Once you’ve got to grips with the controls, you are then for the most part left to your own devices. You have video challenges that you can do wherever you want, but finding the best place to complete them is a challenge. There are also the photo challenges, where you have to do a certain trick at a certain area. These challenges are just that, challenging. It can take a long time to complete a challenge, but its satisfying to complete them and they are never unfair.

As well as the single player game the on-line play is fun, with a good selection of areas to play in and a varied selection of game types. These range from free skate where you just skate around with people and have a good chat. This is rather relaxing and makes a nice change of pace from the usual fast paced shooters riddled with ADD effected teenagers. This game isn’t without its faults though, the control system could do with a bit of refining, its all to easy to pull off a pop shuvit instead of the actual trick you were attempting. The character creation section is good, but could be better with a wider selection of haircuts and facial hair.

Overall this is solid, fun game. Roll on Skate 2 which will hopefully remedy some of the problems with the game and add more variety to the moves.

Secondary Score: 8/10

If you see two rails nicely lined up, you’ll often find yourself there twenty minutes later just trying bridge them with a nollie laser-flip or something else equally preposterous. This is amplified a hundredfold by the, frankly brilliant, EA Skate Reel which lets you upload your favourite replays to EA’s, frankly not-so-brilliant, website.

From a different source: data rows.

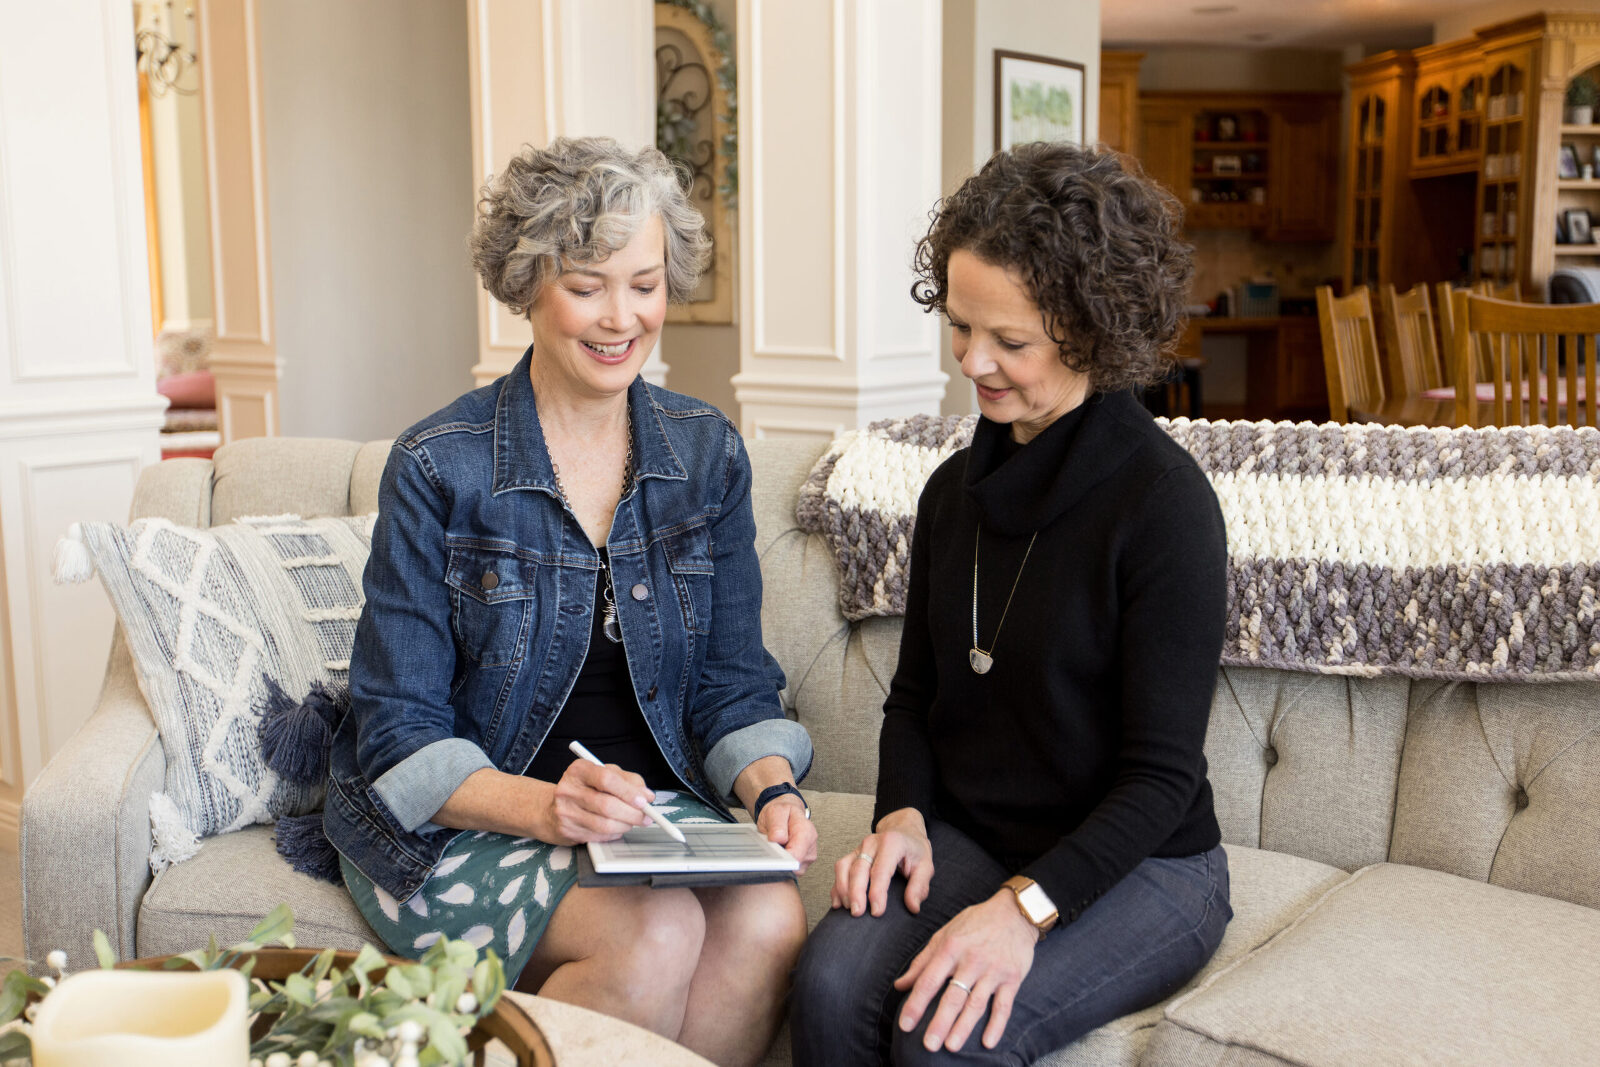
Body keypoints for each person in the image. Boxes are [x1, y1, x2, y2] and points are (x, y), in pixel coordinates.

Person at [323, 137, 816, 1067]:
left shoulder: (708, 454)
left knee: (770, 913)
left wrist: (771, 787)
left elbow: (731, 682)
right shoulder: (440, 465)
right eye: (587, 285)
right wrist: (551, 809)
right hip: (468, 813)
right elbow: (401, 735)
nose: (621, 317)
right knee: (655, 931)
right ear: (527, 283)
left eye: (646, 283)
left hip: (650, 811)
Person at [790, 142, 1232, 1065]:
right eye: (960, 327)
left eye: (1010, 341)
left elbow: (1157, 782)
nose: (972, 362)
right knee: (827, 985)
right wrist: (902, 817)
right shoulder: (953, 491)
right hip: (979, 836)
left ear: (1092, 331)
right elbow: (914, 698)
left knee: (942, 1042)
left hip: (1150, 868)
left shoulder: (1165, 506)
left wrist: (1022, 910)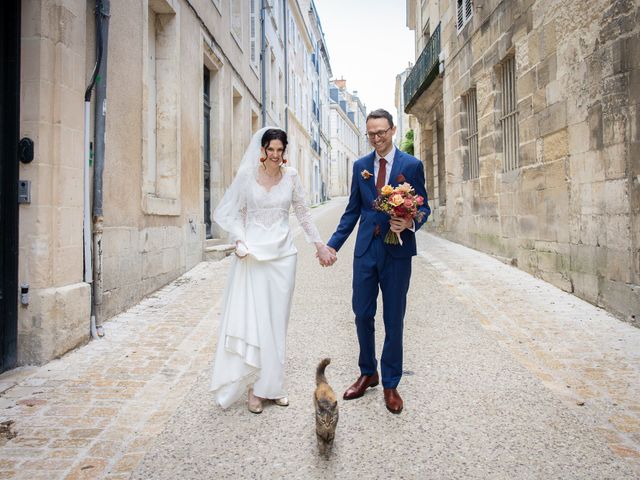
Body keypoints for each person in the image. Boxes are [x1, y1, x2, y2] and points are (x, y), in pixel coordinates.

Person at [210, 127, 336, 414]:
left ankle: (273, 386)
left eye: (280, 150)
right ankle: (254, 389)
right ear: (263, 150)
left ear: (284, 151)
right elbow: (233, 215)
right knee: (256, 321)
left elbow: (303, 213)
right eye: (271, 150)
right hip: (253, 256)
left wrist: (320, 246)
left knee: (277, 323)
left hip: (283, 257)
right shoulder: (246, 177)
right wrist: (240, 240)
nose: (276, 155)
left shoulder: (291, 177)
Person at [323, 109, 431, 414]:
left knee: (394, 318)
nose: (376, 138)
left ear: (393, 130)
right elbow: (351, 212)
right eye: (371, 133)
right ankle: (368, 372)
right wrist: (332, 246)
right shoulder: (360, 167)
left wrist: (408, 223)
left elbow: (424, 208)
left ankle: (391, 383)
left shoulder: (411, 165)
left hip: (397, 253)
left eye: (381, 132)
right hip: (366, 252)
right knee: (361, 314)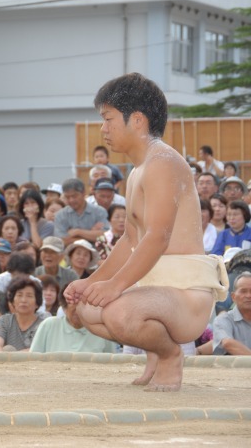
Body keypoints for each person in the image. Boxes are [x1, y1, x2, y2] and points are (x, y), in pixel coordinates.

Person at [65, 72, 228, 392]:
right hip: (155, 291)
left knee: (118, 311)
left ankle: (170, 356)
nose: (103, 129)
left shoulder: (163, 162)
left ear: (136, 120)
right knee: (87, 307)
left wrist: (115, 287)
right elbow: (131, 240)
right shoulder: (138, 171)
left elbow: (158, 237)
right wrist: (94, 281)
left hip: (186, 294)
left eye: (109, 119)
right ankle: (156, 351)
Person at [30, 283, 116, 353]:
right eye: (73, 302)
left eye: (84, 303)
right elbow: (34, 358)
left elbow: (112, 363)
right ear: (64, 307)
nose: (78, 308)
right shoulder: (49, 325)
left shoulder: (103, 331)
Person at [0, 276, 48, 352]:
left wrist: (15, 356)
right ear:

Nail a particularly sexy gap and you can cut, faff with and upload the footage to the Internet. That is genius and far, far too diverting for someone who is meant to be reviewing the game. Still, you can also upload photos as well. Kind of handy for a reviewer…

Of course there is an equivalent to THPS’ career mode and this sees you skating around a huge, streaming area completing challenges that range from ‘identify your cat in this line up of peas’ to ‘punch God in the spine’ levels of difficulty. The learning curve isn’t too friendly, especially as we’re all starting from scratch here, but the satisfaction you get from beating them is considerable.

As ever, this mode involves meeting different pros (who all appear to have learning difficulties) and then agreeing to do a trick for them. It lacks imagination but luckily lacks Bam Margera or indeed Tony ‘the Steve Davis of skating’ Hawk so I’m happy overall.

Add to this a solid multiplayer mode, which unfortunately ties a third of the games achievements into ranked matches, which features all manner of locations and events to participate in as well as a very chilled freeskate mode where you and some friends can hang out whilst… well… trying to land stupid flips from whatever bit of street furniture catches your eye.

Graphically the game is crisp and clear with decent animation and a draw distance that facilitates the idea that you are always on the look out for new spots. It is a little functional but is clearly a step ahead of the recent Tony Hawk titles and the character models don’t have that scary ‘waxworks’ look to them that EA seem to love so much. Even the soundtrack isn’t too obnoxious which is a miracle for any recent extreme sports (or EA) game.

Hopefully Skate will concentrate on it’s strengths rather than tacking on horrible new additions every year just for the sake of it. Of course, this is EA and they love nothing better than driving a good series into the ground so my hopes for this series aren’t exactly high but if they can produce a sequel as good as THPS2 (and avoid any wacky, predictable storylines) we could be looking at the best skating series of all time.